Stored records
####################

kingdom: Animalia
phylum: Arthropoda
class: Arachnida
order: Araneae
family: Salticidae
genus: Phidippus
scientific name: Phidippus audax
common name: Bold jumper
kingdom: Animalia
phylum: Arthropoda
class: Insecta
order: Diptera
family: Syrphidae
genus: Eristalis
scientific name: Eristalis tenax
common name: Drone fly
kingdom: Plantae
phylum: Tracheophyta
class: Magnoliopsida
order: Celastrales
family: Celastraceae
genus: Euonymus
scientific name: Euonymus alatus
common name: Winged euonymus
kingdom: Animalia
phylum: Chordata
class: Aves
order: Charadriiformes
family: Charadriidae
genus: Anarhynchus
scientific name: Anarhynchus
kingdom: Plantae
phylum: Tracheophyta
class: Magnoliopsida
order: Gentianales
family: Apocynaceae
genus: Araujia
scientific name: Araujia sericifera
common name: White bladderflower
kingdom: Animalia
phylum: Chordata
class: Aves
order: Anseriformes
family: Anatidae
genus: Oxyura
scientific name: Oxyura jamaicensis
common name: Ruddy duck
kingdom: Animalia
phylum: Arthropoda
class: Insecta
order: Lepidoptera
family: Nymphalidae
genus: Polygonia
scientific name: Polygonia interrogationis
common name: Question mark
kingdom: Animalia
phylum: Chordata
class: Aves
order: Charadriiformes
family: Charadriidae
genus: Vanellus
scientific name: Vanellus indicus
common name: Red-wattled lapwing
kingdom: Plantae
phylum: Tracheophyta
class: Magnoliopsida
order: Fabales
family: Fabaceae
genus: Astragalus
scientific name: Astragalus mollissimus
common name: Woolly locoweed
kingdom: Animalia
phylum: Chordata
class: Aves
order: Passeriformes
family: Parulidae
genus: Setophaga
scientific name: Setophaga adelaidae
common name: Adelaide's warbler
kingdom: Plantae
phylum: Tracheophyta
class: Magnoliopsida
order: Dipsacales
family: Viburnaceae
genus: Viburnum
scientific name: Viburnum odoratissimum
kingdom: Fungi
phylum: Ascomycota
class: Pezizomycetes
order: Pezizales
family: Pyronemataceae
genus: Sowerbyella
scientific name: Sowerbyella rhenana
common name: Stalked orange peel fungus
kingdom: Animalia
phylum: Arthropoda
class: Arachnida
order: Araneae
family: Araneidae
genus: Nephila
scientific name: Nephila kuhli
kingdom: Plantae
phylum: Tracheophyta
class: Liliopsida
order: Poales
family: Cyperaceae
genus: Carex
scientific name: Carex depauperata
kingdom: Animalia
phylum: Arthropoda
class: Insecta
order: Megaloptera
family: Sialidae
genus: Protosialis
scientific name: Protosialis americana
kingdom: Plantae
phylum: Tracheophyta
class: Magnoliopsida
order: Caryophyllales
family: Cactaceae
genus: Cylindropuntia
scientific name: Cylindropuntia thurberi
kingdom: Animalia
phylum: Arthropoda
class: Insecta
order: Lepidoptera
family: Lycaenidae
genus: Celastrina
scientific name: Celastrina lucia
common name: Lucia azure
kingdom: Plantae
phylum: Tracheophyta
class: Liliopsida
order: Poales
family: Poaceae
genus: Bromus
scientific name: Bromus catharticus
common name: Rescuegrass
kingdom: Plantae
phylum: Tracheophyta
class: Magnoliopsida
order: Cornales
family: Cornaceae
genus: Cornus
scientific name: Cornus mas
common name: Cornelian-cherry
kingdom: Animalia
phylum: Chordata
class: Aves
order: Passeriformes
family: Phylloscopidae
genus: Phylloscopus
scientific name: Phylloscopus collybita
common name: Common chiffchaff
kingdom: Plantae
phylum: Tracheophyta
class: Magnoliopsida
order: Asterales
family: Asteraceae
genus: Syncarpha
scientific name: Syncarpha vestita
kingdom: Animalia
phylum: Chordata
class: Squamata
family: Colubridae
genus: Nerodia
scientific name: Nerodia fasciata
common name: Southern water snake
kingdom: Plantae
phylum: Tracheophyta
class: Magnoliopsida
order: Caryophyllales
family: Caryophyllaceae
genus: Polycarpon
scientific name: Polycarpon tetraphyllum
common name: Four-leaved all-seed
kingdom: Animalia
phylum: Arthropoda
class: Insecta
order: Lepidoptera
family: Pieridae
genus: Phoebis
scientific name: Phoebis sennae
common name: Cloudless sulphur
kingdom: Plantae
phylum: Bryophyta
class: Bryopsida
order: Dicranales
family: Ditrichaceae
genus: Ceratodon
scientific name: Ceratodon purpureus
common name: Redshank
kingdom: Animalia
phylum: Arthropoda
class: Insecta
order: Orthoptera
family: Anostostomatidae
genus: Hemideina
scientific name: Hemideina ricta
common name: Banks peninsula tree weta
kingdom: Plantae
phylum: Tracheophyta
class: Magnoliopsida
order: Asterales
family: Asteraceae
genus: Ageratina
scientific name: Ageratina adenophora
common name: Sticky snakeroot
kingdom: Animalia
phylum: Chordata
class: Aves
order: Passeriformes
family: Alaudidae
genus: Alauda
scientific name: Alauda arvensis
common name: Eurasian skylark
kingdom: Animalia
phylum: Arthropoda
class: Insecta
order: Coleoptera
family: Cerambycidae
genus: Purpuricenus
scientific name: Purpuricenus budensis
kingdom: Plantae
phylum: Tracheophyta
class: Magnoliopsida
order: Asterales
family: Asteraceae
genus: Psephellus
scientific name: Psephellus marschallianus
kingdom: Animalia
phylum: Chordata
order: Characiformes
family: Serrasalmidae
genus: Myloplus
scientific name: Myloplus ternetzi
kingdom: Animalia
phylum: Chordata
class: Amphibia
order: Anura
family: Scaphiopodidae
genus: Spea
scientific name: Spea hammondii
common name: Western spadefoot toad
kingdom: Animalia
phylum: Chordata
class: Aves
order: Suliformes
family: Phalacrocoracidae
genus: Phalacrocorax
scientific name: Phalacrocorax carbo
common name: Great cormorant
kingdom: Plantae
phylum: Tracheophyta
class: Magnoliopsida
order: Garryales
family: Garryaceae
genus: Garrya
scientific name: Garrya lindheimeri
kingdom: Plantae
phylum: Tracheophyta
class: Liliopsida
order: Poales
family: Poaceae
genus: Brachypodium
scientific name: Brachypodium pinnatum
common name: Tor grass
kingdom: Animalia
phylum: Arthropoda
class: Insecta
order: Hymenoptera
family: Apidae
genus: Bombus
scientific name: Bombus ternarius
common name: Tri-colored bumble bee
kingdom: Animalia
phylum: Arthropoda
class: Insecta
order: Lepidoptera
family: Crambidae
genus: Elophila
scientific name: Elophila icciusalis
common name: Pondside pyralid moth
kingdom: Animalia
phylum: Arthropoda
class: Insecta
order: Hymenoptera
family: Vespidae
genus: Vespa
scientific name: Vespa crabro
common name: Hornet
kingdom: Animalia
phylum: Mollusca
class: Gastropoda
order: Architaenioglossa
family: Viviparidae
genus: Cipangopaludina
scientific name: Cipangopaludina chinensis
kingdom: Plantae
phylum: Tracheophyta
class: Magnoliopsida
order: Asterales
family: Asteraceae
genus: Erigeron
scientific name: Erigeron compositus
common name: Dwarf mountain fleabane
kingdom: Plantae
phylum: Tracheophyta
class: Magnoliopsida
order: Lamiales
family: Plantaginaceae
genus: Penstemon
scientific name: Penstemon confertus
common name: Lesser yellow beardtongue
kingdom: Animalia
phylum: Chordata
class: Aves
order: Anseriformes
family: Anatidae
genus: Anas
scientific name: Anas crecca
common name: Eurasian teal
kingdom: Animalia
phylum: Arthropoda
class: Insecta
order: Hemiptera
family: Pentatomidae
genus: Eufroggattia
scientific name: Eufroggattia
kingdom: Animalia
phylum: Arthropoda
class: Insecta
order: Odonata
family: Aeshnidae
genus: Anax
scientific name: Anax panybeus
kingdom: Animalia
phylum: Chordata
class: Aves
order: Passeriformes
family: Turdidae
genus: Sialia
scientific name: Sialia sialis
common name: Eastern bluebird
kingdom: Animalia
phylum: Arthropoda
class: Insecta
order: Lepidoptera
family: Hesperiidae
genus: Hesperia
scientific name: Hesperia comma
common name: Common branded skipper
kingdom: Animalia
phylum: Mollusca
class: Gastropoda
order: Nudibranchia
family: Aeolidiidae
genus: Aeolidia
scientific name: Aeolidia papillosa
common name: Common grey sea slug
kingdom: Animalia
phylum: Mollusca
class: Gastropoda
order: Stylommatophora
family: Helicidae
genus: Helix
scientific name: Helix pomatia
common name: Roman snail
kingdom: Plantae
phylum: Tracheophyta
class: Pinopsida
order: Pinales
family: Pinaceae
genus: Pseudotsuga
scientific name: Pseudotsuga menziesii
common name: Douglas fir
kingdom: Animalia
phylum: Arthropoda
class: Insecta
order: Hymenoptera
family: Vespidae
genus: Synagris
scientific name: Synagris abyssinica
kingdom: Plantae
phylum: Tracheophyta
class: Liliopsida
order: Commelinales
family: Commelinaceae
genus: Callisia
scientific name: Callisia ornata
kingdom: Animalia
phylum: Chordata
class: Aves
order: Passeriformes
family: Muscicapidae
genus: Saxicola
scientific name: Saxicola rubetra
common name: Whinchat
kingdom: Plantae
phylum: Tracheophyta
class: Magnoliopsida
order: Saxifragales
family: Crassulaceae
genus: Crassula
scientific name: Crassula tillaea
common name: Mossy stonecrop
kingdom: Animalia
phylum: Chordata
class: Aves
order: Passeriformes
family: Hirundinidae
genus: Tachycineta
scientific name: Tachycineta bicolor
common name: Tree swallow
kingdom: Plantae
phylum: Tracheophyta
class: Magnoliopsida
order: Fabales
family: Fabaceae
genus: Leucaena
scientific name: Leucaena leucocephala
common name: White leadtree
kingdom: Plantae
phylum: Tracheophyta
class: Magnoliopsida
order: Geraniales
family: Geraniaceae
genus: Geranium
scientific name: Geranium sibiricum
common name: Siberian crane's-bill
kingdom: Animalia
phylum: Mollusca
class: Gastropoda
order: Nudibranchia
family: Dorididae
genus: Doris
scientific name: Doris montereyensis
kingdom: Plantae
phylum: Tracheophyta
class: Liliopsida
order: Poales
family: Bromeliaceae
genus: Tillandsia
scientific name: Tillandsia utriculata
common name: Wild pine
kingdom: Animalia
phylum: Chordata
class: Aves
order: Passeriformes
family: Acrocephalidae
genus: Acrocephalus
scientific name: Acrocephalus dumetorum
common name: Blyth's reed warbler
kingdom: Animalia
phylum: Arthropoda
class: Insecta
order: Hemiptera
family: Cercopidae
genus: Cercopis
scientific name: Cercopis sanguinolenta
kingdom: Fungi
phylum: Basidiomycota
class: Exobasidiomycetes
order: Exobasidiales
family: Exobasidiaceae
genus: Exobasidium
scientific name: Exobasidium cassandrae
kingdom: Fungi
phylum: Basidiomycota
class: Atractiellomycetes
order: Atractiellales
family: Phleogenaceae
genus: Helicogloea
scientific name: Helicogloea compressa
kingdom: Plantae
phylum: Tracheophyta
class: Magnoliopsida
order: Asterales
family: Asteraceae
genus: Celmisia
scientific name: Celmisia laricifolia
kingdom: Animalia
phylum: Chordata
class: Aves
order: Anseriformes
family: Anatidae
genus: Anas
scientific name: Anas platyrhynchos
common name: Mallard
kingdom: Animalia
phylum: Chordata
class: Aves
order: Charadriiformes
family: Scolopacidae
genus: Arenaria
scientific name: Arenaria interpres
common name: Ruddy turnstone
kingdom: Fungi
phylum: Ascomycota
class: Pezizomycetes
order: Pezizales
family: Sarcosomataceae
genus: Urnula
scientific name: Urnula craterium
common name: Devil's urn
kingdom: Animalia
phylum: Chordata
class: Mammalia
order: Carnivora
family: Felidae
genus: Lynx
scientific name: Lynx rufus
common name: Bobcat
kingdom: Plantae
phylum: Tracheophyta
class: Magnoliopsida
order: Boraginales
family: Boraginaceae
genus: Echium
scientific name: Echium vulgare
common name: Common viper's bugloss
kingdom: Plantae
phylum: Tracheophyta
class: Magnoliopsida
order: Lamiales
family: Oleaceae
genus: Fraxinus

####################

▸ Set exercise
Retype the material word for word, from its first line through the line containing "scientific name: Euonymus alatus", including both of those lines.

▸ Task solution
kingdom: Animalia
phylum: Arthropoda
class: Arachnida
order: Araneae
family: Salticidae
genus: Phidippus
scientific name: Phidippus audax
common name: Bold jumper
kingdom: Animalia
phylum: Arthropoda
class: Insecta
order: Diptera
family: Syrphidae
genus: Eristalis
scientific name: Eristalis tenax
common name: Drone fly
kingdom: Plantae
phylum: Tracheophyta
class: Magnoliopsida
order: Celastrales
family: Celastraceae
genus: Euonymus
scientific name: Euonymus alatus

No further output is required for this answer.